● **WORK REQUEST**: Copy the records below word for word. Stop after the line that contains "and cuts the".
EXTRACTED DATA: Begin
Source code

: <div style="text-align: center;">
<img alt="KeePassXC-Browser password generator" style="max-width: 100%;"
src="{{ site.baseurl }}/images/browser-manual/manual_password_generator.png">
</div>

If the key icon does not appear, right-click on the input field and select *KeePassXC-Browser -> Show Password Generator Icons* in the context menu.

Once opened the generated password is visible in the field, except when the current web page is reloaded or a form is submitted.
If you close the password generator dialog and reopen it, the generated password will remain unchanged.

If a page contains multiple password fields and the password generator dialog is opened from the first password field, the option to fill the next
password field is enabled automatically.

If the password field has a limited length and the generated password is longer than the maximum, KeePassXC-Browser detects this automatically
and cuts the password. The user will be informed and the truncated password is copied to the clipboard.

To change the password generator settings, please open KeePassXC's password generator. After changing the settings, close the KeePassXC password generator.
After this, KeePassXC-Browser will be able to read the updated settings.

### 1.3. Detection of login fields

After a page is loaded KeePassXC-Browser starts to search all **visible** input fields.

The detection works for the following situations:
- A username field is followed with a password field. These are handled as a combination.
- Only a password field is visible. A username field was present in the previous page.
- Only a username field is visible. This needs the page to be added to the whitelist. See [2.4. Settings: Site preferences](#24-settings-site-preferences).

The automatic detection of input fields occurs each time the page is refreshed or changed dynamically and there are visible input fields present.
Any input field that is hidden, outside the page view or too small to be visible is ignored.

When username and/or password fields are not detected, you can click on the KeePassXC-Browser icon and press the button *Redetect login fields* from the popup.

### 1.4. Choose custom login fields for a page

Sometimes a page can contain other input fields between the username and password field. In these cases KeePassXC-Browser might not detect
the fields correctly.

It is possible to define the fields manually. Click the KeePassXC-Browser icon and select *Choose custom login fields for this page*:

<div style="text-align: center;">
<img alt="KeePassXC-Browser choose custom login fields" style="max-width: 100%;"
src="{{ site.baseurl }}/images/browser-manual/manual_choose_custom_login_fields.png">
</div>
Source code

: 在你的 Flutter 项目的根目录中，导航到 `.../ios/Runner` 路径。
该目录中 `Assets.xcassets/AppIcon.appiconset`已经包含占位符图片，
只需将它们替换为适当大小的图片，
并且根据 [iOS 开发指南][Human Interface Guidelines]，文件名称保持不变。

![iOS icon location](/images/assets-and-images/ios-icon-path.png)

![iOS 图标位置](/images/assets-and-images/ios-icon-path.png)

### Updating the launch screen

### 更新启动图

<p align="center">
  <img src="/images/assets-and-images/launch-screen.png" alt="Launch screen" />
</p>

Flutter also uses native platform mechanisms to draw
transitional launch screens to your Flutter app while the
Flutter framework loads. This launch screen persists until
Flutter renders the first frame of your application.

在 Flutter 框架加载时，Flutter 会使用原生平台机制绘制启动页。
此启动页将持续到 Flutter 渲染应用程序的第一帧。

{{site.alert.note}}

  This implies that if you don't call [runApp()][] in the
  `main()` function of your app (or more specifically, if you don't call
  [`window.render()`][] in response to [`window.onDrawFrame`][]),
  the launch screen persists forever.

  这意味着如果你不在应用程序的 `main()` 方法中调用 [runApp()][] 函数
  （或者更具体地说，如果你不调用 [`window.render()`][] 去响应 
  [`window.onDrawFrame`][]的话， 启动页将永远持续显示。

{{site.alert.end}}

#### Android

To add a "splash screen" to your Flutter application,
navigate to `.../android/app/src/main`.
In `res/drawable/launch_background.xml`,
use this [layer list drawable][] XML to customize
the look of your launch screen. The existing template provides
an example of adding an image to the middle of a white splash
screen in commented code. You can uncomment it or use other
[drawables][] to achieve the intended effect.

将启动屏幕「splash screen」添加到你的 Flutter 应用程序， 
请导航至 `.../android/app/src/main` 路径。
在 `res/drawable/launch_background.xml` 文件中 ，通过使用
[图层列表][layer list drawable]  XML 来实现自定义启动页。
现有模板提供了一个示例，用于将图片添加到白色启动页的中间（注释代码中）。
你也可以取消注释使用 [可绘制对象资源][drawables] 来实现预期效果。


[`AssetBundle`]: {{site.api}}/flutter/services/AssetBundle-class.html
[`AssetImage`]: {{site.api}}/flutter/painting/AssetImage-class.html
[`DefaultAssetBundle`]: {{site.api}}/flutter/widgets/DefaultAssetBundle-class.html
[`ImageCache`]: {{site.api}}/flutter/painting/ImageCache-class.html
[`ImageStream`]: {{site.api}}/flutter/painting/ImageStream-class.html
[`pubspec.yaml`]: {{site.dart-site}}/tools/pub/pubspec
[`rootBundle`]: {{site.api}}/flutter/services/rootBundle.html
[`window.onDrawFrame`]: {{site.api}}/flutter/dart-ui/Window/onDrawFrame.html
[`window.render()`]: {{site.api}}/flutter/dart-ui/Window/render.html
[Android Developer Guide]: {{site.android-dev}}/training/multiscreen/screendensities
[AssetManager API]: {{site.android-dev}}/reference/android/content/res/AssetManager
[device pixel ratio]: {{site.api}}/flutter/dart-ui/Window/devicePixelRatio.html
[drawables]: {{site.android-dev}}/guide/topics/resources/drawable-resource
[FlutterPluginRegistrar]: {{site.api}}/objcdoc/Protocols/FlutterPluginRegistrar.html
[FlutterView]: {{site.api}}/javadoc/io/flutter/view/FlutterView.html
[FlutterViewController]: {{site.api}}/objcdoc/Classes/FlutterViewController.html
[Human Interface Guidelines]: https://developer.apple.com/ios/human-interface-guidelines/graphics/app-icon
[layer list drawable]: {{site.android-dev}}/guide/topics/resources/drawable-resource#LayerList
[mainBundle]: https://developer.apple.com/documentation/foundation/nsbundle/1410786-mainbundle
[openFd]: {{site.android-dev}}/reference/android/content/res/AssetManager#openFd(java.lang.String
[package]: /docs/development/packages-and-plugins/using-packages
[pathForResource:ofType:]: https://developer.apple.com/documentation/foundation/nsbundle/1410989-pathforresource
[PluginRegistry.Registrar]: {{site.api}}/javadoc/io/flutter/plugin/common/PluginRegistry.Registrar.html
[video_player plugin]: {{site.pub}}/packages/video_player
EXTRACTED DATA: End
● **WRITTEN REPLY**:
Source code

: <div style="text-align: center;">
<img alt="KeePassXC-Browser password generator" style="max-width: 100%;"
src="{{ site.baseurl }}/images/browser-manual/manual_password_generator.png">
</div>

If the key icon does not appear, right-click on the input field and select *KeePassXC-Browser -> Show Password Generator Icons* in the context menu.

Once opened the generated password is visible in the field, except when the current web page is reloaded or a form is submitted.
If you close the password generator dialog and reopen it, the generated password will remain unchanged.

If a page contains multiple password fields and the password generator dialog is opened from the first password field, the option to fill the next
password field is enabled automatically.

If the password field has a limited length and the generated password is longer than the maximum, KeePassXC-Browser detects this automatically
and cuts the password. The user will be informed and the truncated password is copied to the clipboard.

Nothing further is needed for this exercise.